Il ne fait guère de doute que les modes de production et les modes de vie devront être profondément modifiés dans les années et décennies qui viennent. Il va falloir, en moyenne, adopter des solutions qui, selon les Nations unies, permettent de diviser par cinq d’ici à 2050 les émissions de gaz à effet de serre des pays dits développés ; qui réduisent dans de fortes proportions les transports automobile et aérien, le commerce international sur de longues distances, l’usage de ressources fossiles, d’eau et de matières premières, la consommation de viande bovine et de poisson, etc. Mais la référence à la moyenne laisse entière la question de savoir qui sera prioritairement affecté par ces limitations. L’avenir soutenable n’est nullement dans la réduction de tout, dans l’appauvrissement général et la pénurie, bien au contraire, mais il y aura à la fois des facteurs de développement du bien-être et des diminutions de consommation matérielle dans certains domaines.

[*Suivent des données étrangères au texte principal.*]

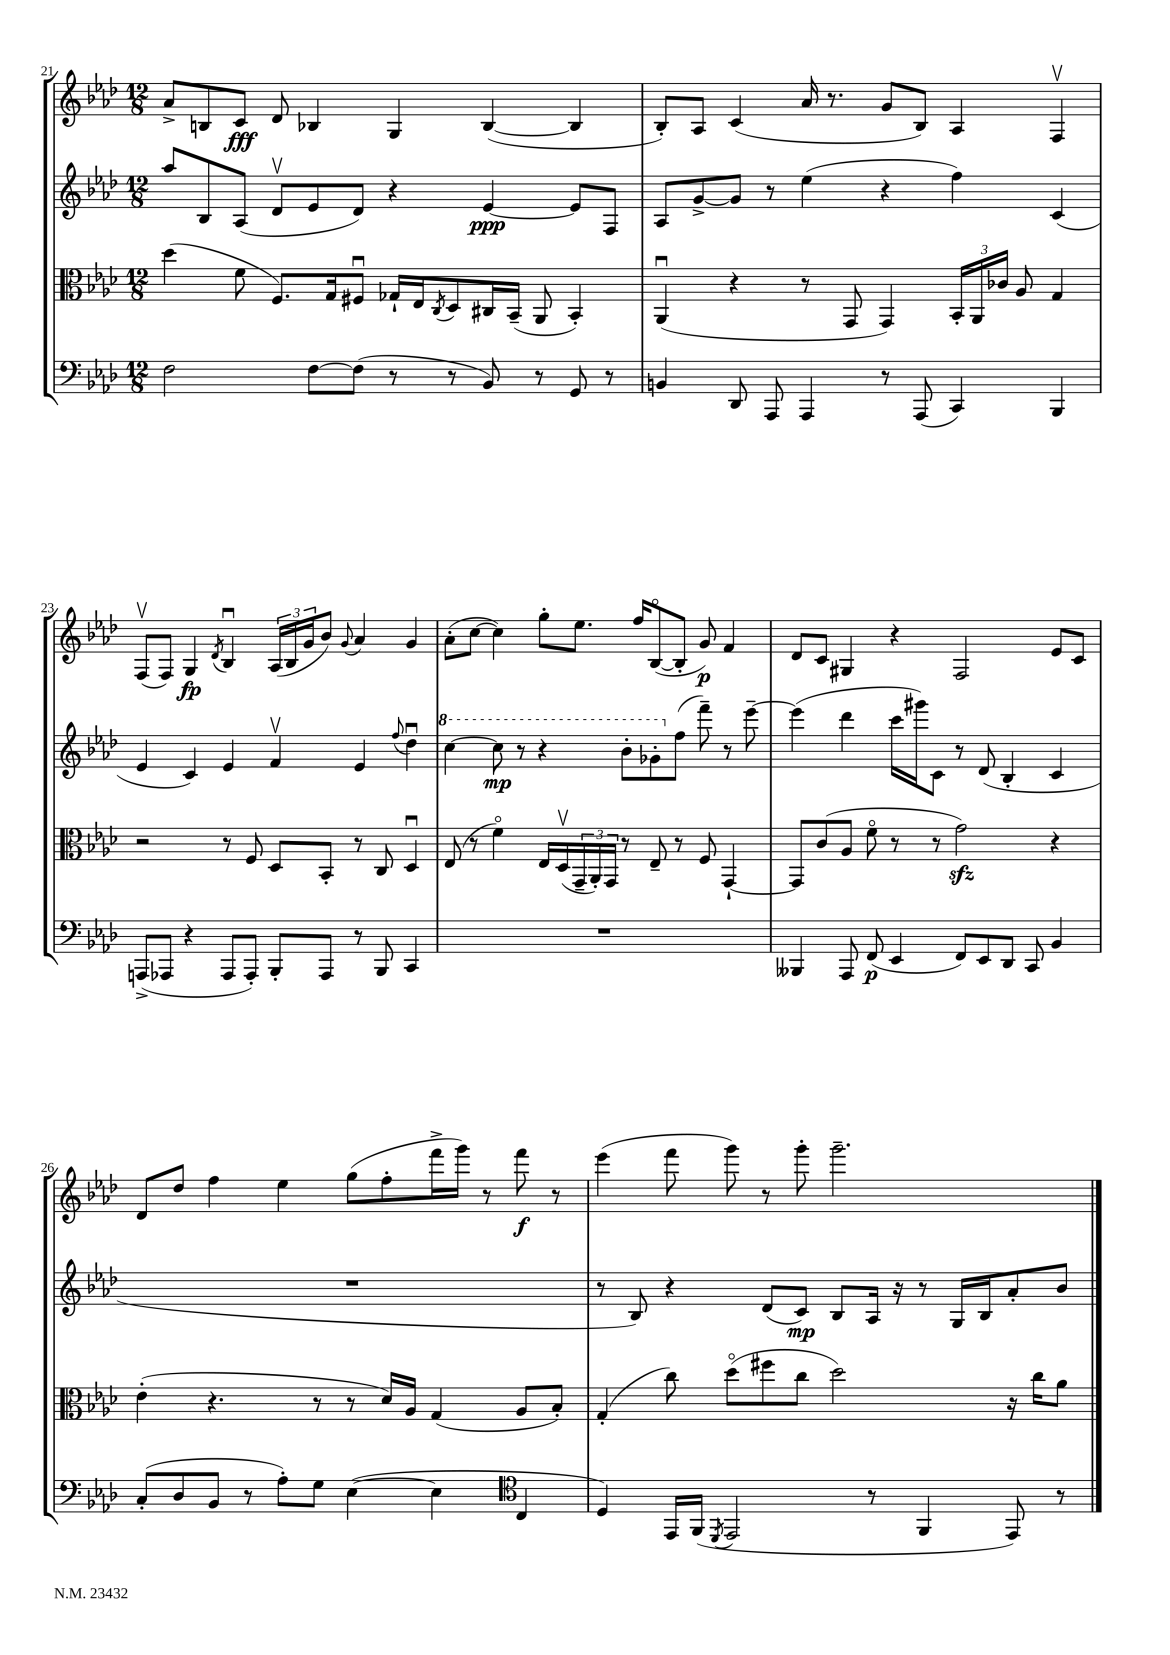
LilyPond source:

<<
\new StaffGroup <<
\new Staff = "s0" {
    \clef treble \key aes \major \numericTimeSignature \time 12/8
    aes'8-> b8 c'8\fff des'8 bes4 g4 bes4~( bes4 |
    bes8-.) aes8 c'4( aes'16 r8. g'8 bes8) aes4 f4\upbow |
    f8\upbow( f8) g4\fp \acciaccatura { des'8 } bes4\downbow \tuplet 3/2 { aes16( bes16 g'16 } bes'8) \appoggiatura { g'8 } aes'4 g'4 |
    aes'8-.( c''8~ c''4) g''8-. ees''8. f''16 bes8~\flageolet( bes8-. g'8\p) f'4 |
    des'8 c'8 gis4 r4 f2 ees'8 c'8 |
    des'8 des''8 f''4 ees''4 g''8( f''8-. f'''16-> g'''16) r8 f'''8\f r8 |
    ees'''4( f'''8 g'''8) r8 g'''8-. g'''2.-- \bar "|." |
}
\new Staff = "s1" {
    \clef treble \key aes \major \numericTimeSignature \time 12/8
    aes''8 bes8 aes8( des'8\upbow ees'8 des'8) r4 ees'4~\ppp ees'8 f8 |
    aes8 g'8~-> g'8 r8 ees''4( r4 f''4) c'4( |
    ees'4 c'4) ees'4 f'4\upbow ees'4 \appoggiatura { f''8 } des''4\downbow |
    \ottava #1 c'''4~ c'''8\mp r8 r4 bes''8-. ges''8-. \ottava #0 f''8( f'''8--) r8 ees'''8~-- |
    ees'''4( des'''4 c'''16 gis'''16) c'8 r8 des'8( bes4-. c'4 |
    R1. |
    r8 bes8) r4 des'8( c'8\mp) bes8 aes16 r16 r8 g16 bes16 aes'8-. bes'8 \bar "|." |
}
\new Staff = "s2" {
    \clef alto \key aes \major \numericTimeSignature \time 12/8
    des''4( f'8 f8.) g16 fis8\downbow ges16-! ees16 \acciaccatura { c8 } des8 cis16 bes,16--( aes,8 bes,4-.) |
    aes,4\downbow( r4 r8 g,8 g,4) \tuplet 3/2 { bes,16-. aes,16 ces'16 } aes8 g4 |
    r2 r8 f8 des8 bes,8-. r8 c8 des4\downbow |
    ees8( r8 f'4\flageolet) ees16 des16\upbow( \tuplet 3/2 { g,16-- aes,16-.) g,16 } r8 ees8-- r8 f8 g,4~-! |
    g,8 c'8( aes8 f'8\flageolet r8 r8 g'2\sfz) r4 |
    ees'4-.( r4. r8 r8 des'16) aes16 g4( aes8 bes8-.) |
    g4-.( c''8) des''8\flageolet( fis''8 c''8 des''2) r16 c''16 aes'8 \bar "|." |
}
\new Staff = "s3" {
    \clef bass \key aes \major \numericTimeSignature \time 12/8
    f2 f8~ f8( r8 r8 bes,8) r8 g,8 r8 |
    b,4 des,8 aes,,8 aes,,4 r8 aes,,8( c,4) bes,,4 |
    a,,8->( aes,,8 r4 aes,,8 aes,,8-.) bes,,8-. aes,,8 r8 bes,,8 c,4 |
    R1. |
    beses,,4 aes,,8 f,8\p( ees,4 f,8) ees,8 des,8 c,8 bes,4 |
    c8-.( des8 bes,8 r8 aes8-.) g8 ees4~( ees4 \clef tenor c4 |
    des4) ees,16 f,16( \acciaccatura { des,8 } ees,2 r8 f,4 ees,8) r8 \bar "|." |
}
>>
>>
\layout { \context { \Score currentBarNumber = #21 } }
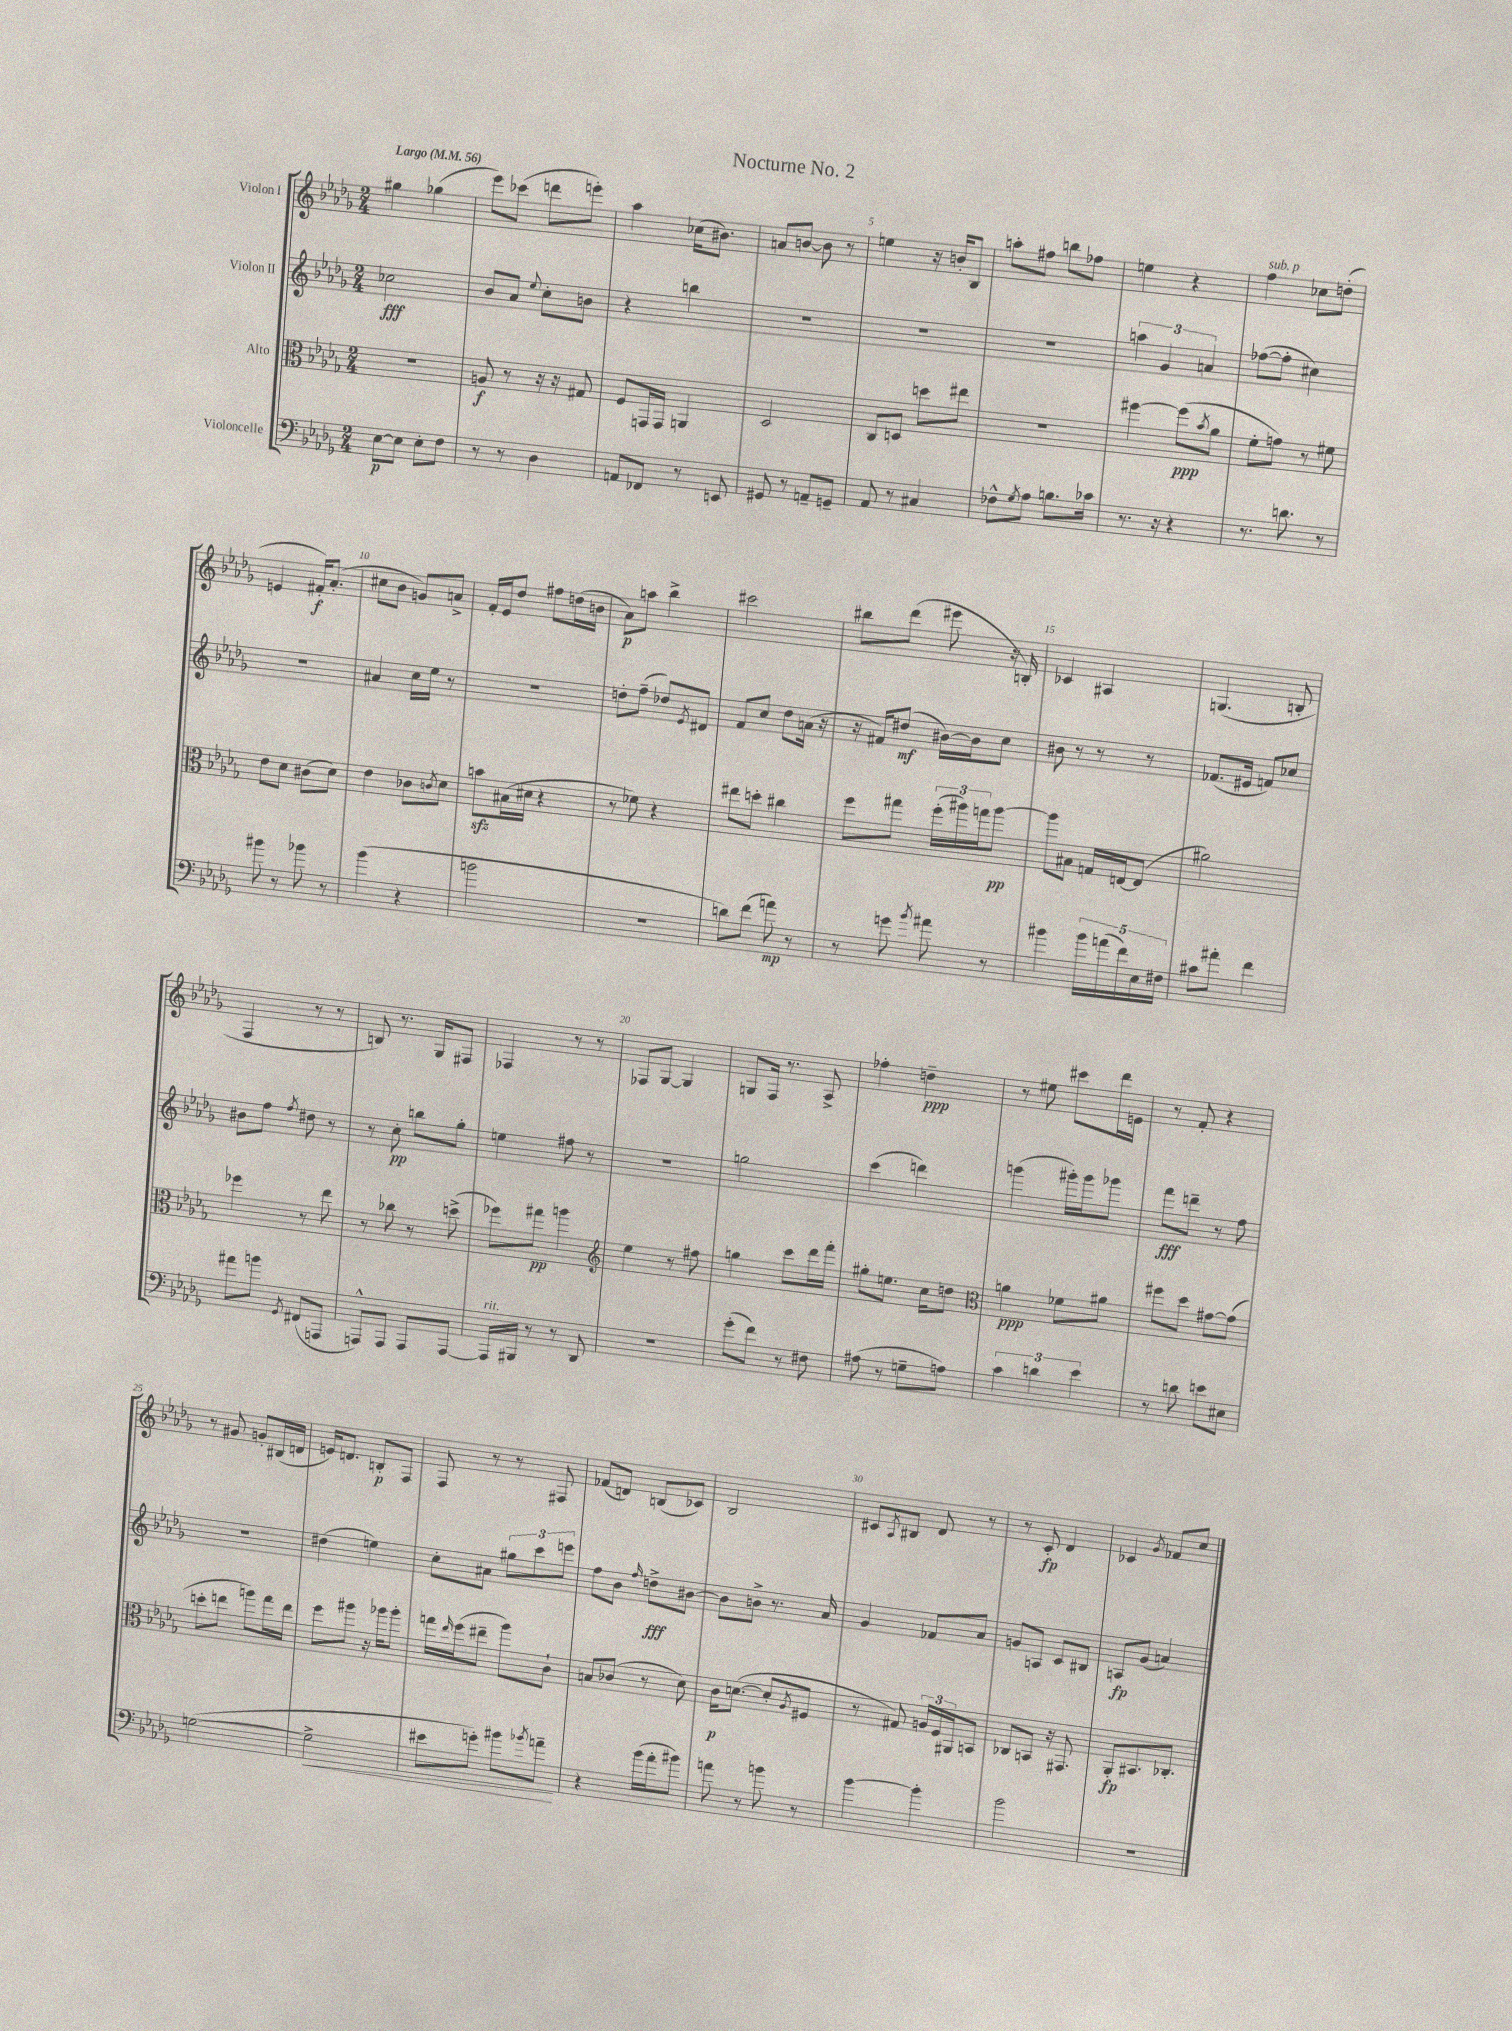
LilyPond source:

\header { title = "Nocturne No. 2" }
<<
\new StaffGroup <<
\new Staff = "s0" \with { instrumentName = "Violon I" } {
    \clef treble \key des \major \numericTimeSignature \time 2/4 \tempo "Largo" 4 = 56
    gis''4 ges''4( |
    ees'''8) ces'''8( d'''8 e'''8-.) |
    aes''4 ces''16( bis'8.) |
    a'8 b'8~ b'8 r8 |
    e''4 r16 b'16-. bes8 |
    a''8-. fis''8 b''8 fes''8 |
    e''4 r4 |
    f''4^\markup { \italic "sub. p" } ces''8 d''8-.( |
    e'4 fis'16-.\f) aes'8.-.( |
    cis''8 bes'8 g'8) a'8-> |
    f'16-. ees'16 des''8 fis''8 d''16( b'16 |
    aes'8\p) a''8 bes''4-> |
    cis'''2 |
    bis''8 des'''8( eis'''8 r16 b16-.) |
    ces'4 ais4 |
    g4.( b8-. |
    f4 r8 r8 |
    b8) r8. ges16 fis8 |
    fes4 r8 r8 |
    fes8 ges8~ ges4 |
    g8 f16 r8. aes8-> |
    fes''4-. d''4--\ppp |
    r8 eis''8 cis'''8 des'''16 e'16 |
    r8 f'8-. r4 |
    r8 gis'8 g'8-. bis16( d'16 |
    e'16) d'8. b8-.\p f8 |
    f8 r8 r8 fis8 |
    fes'8( d'8) b8( ces'8) |
    bes2 |
    cis'8 \acciaccatura { aes8 } bis8 des'8 r8 |
    r8 c'8-.\fp des'4 |
    ces'4 \acciaccatura { ges'8 } fes'8 c''8 \bar "|." |
}
\new Staff = "s1" \with { instrumentName = "Violon II" } {
    \clef treble \key des \major \numericTimeSignature \time 2/4
    ces''2\fff |
    bes'8 aes'8 \appoggiatura { ees''8 } c''8-. b'8 |
    r4 b''4 |
    R2 |
    R2 |
    R2 |
    \tuplet 3/2 { a''4 ges'4 a'4 } |
    fes''8~( fes''8-. cis''4) |
    r2 |
    ais'4 c''16 ees''16 r8 |
    R2 |
    d''8-. f''8--( des''8) \acciaccatura { ees'8 } dis'8 |
    f'8 c''8 des''8 a'16( r16 |
    r16 fis'16) dis''8\mf( bis'16~) bis'16 c''8 |
    bis'8 r8 r8 r8 |
    fes'8.( eis'16 f'8) ces''8 |
    bis'8 f''8 \acciaccatura { f''8 } dis''8 r8 |
    r8 c''8-.\pp b''8 ges''8-. |
    e''4 fis''8 r8 |
    r2 |
    g''2 |
    c'''4( d'''4) |
    g'''4( gis'''16-.) gis'''16 ges'''8 |
    f'''8\fff d'''8-- r8 f''8 |
    r2 |
    dis''4( e''4) |
    c''8-. ais'8 \tuplet 3/2 { gis''8 c'''8 e'''8 } |
    f''8 bes'8 \grace { f''16 } d''8->\fff bis'8~ |
    bis'8 b'8-> r8. aes'16 |
    ges'4 fes'8 aes'8 |
    g'8 a8 c'8 bis8 |
    a8\fp ges'8( a'4) \bar "|." |
}
\new Staff = "s2" \with { instrumentName = "Alto" } {
    \clef alto \key des \major \numericTimeSignature \time 2/4
    r2 |
    a8\f r8 r16 r16 gis8 |
    f8 g,16 g,16 a,4 |
    des2 |
    c8 d8 d''8 eis''8 |
    R2 |
    fis''4~ fis''8\ppp( \acciaccatura { bes'8 } aes'8 |
    f'8-. g'8) r8 fis'8 |
    ees'8 des'8 cis'8( des'8) |
    ees'4 ces'8 \acciaccatura { c'8 } des'8 |
    b'8\sfz bis16( dis'16 r4 |
    r8 fes'8) r4 |
    eis''8 d''8-. cis''4 |
    f''8 gis''8 \tuplet 3/2 { f''16-.( ais''16) g''16 } ais''8~\pp |
    ais''8 bis8 g16 e16~ e8( |
    ais'2) |
    fes''4 r8 ees''8 |
    r8 ces''8 r8 d''8->( |
    fes''8) gis''8\pp a''4 |
    \clef treble ees''4 r8 fis''8 |
    g''4 c'''8 des'''16 f'''16-. |
    gis''8-. e''8. c''16 d''8 |
    \clef alto a'4\ppp fes'8 ais'8 |
    fis''8 des''8 gis'8~ gis'8( |
    d''8-. e''8 a''8) ges''16 e''16 |
    f''8 ais''8 r16 aes''16 aes''8-. |
    g''16 \grace { ees''16 } f''16( eis''8-- aes''8) c'8-! |
    b8 ces'8( r8 des'8) |
    c'16\p d'8.~( d'8-. \acciaccatura { aes8 } fis8 |
    r8 gis8) \tuplet 3/2 { a16 f16 ais,16 } b,8 |
    ces8 b,8 r16 gis,8. |
    aes,8-.\fp bis,8. ces8.-. \bar "|." |
}
\new Staff = "s3" \with { instrumentName = "Violoncelle" } {
    \clef bass \key des \major \numericTimeSignature \time 2/4
    ees8~\p ees8 ees8-. f8 |
    r8 r8 des4 |
    a,8 fes,8 r8 e,8 |
    gis,8 r8 a,8-- g,8-- |
    aes,8 r8 cis4 |
    fes8-^ \acciaccatura { ges8 } aes8 b8. ces'16 |
    r8. r16 r4 |
    r8. d'8. r8 |
    bis'8 r8 bes'8 r8 |
    bes'4( r4 |
    b'2 |
    r2 |
    d'8) f'8( a'8\mp) r8 |
    r8 g'8 \acciaccatura { bes'8 } ais'8 r8 |
    bis'4 \tuplet 5/4 { bis'16 a'16( f'16) ees16 fis16 } |
    cis'8 ais'8-. f'4 |
    ais'8 b'8 \acciaccatura { ges,8 } fis,8( a,,8 |
    a,,8-^) a,,8 a,,8 a,,8~ |
    a,,16^\markup { \italic "rit." } bis,,16 r8 r8 des,8 |
    R2 |
    ges'8-.( f'8) r8 fis8 |
    ais8( r8 g8-- a8) |
    \tuplet 3/2 { c'4 d'4 ees'4 } |
    r8 d'8 e'8 eis8 |
    g2~( |
    g2->\< |
    eis'8 g'8-.) bis'8 \acciaccatura { bes'8 } a'8--\! |
    r4 bes'16( aes'16-. bis'8) |
    a'8 r8 b'8 r8 |
    bes'4~ bes'4-. |
    bes'2 |
    R2 \bar "|." |
}
>>
>>
\layout { \context { \Score \override BarNumber.break-visibility = ##(#f #t #t) barNumberVisibility = #(every-nth-bar-number-visible 5) } }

La réduction des inégalités est absolument décisive pour que tous accèdent à des modes de vie soutenables et désirables.

Cette condition impérative n’est toutefois pas la seule. Un « régime post-croissance » dans une société soutenable est incompatible avec le capitalisme financier et actionnarial encore dominant, qui nous a enfoncés dans une crise d’autant plus durable que rien de sérieux n’a été fait pour réduire le pouvoir de nuisance de la finance libéralisée. La question se pose même de la capacité d’un capitalisme réformé à nous sortir de la zone des tempêtes à répétitions. C’est l’un des objets de la quatrième partie, consacrée également à des propositions plus immédiates.

Le temps n’est plus où l’on pouvait définir le « développement durable » en invoquant « les générations futures ». Avec l’espérance de vie actuelle, mes petits-enfants devraient vivre jusqu’en 2085, 2090 ou plus. Sans cesser de penser aux générations du futur, c’est d’abord à eux et aux jeunes de la génération actuelle que je dédie ce livre, ainsi qu’aux enfants et aux adultes qui, au Sud, subissent déjà les premiers effets tragiques d’une crise écologique et sociale qui les affame et leur pourrit la vie, avant de pourrir celle de l’humanité si on ne reprend pas tout à la racine.

[1]. Pour d’autres extraits, voir ce lien : http://ecorev.org/spip.php?article507

[2]. Publié chez Aubier et réédité en format poche en 2008 sous le titre Au-delà du PIB. Pour une autre mesure de la richesse (Flammarion, « Champs »).

[3]. Réédité lui aussi en 2008 puis en 2010 avec des compléments (éditions de l’Aube).

[4]. Titre d’un livre de Jean Gadrey et Florence Jany-Catrice, La découverte, 2e éd. 2007.